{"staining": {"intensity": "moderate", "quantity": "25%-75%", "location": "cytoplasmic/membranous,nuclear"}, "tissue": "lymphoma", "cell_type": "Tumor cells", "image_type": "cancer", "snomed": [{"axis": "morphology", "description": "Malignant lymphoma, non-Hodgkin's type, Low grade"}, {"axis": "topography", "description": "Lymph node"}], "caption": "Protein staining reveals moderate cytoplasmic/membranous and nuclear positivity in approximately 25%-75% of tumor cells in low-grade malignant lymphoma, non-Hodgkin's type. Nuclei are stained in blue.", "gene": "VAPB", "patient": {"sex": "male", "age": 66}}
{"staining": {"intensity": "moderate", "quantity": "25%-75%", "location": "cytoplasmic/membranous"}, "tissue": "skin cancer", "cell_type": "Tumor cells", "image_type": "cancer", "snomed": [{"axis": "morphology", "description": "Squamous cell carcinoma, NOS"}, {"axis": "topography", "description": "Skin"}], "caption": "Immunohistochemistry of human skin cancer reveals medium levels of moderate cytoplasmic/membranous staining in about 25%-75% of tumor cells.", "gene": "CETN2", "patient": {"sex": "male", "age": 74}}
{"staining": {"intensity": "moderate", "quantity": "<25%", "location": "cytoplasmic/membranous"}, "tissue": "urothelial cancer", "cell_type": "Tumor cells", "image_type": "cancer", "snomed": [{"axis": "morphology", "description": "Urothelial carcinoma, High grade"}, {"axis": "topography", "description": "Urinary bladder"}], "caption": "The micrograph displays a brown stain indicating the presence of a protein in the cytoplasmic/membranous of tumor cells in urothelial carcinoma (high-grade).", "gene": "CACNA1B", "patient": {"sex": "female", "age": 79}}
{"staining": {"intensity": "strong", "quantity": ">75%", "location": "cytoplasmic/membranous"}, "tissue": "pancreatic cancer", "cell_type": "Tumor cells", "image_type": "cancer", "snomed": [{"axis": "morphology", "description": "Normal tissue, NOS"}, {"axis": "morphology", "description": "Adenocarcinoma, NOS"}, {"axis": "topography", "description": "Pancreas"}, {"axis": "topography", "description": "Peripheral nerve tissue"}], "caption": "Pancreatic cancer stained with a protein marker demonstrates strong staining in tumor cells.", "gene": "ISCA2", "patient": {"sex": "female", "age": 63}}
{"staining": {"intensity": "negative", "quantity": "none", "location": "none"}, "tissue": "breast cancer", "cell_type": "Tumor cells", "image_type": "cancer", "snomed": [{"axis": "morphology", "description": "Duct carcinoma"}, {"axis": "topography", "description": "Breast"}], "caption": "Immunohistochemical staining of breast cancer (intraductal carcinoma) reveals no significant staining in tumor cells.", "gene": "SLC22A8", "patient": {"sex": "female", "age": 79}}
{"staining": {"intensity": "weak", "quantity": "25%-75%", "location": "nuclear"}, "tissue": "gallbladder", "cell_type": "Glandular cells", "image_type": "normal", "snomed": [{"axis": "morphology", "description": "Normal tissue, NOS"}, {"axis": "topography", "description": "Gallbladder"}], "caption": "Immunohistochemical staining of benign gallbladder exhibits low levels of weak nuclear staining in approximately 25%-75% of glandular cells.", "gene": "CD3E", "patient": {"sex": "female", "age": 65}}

### Instructions for the task
Only the lines from the one containing "micrograph displays a" through the last line of the material should be returned, each one exactly as written.

### Solution to the problem
{"staining": {"intensity": "moderate", "quantity": "<25%", "location": "cytoplasmic/membranous"}, "tissue": "urothelial cancer", "cell_type": "Tumor cells", "image_type": "cancer", "snomed": [{"axis": "morphology", "description": "Urothelial carcinoma, High grade"}, {"axis": "topography", "description": "Urinary bladder"}], "caption": "The micrograph displays a brown stain indicating the presence of a protein in the cytoplasmic/membranous of tumor cells in urothelial carcinoma (high-grade).", "gene": "CACNA1B", "patient": {"sex": "female", "age": 79}}
{"staining": {"intensity": "strong", "quantity": ">75%", "location": "cytoplasmic/membranous"}, "tissue": "pancreatic cancer", "cell_type": "Tumor cells", "image_type": "cancer", "snomed": [{"axis": "morphology", "description": "Normal tissue, NOS"}, {"axis": "morphology", "description": "Adenocarcinoma, NOS"}, {"axis": "topography", "description": "Pancreas"}, {"axis": "topography", "description": "Peripheral nerve tissue"}], "caption": "Pancreatic cancer stained with a protein marker demonstrates strong staining in tumor cells.", "gene": "ISCA2", "patient": {"sex": "female", "age": 63}}
{"staining": {"intensity": "negative", "quantity": "none", "location": "none"}, "tissue": "breast cancer", "cell_type": "Tumor cells", "image_type": "cancer", "snomed": [{"axis": "morphology", "description": "Duct carcinoma"}, {"axis": "topography", "description": "Breast"}], "caption": "Immunohistochemical staining of breast cancer (intraductal carcinoma) reveals no significant staining in tumor cells.", "gene": "SLC22A8", "patient": {"sex": "female", "age": 79}}
{"staining": {"intensity": "weak", "quantity": "25%-75%", "location": "nuclear"}, "tissue": "gallbladder", "cell_type": "Glandular cells", "image_type": "normal", "snomed": [{"axis": "morphology", "description": "Normal tissue, NOS"}, {"axis": "topography", "description": "Gallbladder"}], "caption": "Immunohistochemical staining of benign gallbladder exhibits low levels of weak nuclear staining in approximately 25%-75% of glandular cells.", "gene": "CD3E", "patient": {"sex": "female", "age": 65}}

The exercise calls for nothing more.